• _How to complete this task_:
Repeat exactly the lines of the entries below from the one with "left eye: (791, 166)" through the one with "right back paw: (400, 634)", both ends included, and nothing else.

(Stored dataset items)
####
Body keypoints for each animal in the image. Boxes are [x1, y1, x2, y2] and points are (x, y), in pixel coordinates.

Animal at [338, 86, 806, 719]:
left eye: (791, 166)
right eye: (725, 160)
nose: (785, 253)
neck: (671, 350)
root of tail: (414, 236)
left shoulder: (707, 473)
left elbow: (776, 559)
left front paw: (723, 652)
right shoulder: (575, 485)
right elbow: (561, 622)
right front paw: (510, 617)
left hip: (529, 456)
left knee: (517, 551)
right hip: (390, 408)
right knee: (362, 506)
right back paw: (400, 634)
####
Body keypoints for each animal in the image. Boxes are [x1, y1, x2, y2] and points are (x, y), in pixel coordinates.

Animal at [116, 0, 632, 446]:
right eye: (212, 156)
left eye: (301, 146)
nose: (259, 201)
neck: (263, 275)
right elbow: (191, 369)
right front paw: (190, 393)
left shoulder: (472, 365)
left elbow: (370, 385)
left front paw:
####
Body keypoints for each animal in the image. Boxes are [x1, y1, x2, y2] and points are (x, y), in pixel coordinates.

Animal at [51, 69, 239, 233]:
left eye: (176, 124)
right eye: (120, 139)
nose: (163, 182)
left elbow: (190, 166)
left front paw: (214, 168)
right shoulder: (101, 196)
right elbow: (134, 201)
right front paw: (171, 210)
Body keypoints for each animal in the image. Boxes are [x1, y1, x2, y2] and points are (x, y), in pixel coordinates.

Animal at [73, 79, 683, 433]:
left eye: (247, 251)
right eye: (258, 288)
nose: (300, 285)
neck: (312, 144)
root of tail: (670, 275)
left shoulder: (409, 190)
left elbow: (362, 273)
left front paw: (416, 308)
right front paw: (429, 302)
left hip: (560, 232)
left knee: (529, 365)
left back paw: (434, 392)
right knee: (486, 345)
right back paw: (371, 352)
####
• _Response area_:
left eye: (791, 166)
right eye: (725, 160)
nose: (785, 253)
neck: (671, 350)
root of tail: (414, 236)
left shoulder: (707, 473)
left elbow: (776, 559)
left front paw: (723, 652)
right shoulder: (575, 485)
right elbow: (561, 622)
right front paw: (510, 617)
left hip: (529, 456)
left knee: (517, 551)
right hip: (390, 408)
right knee: (362, 506)
right back paw: (400, 634)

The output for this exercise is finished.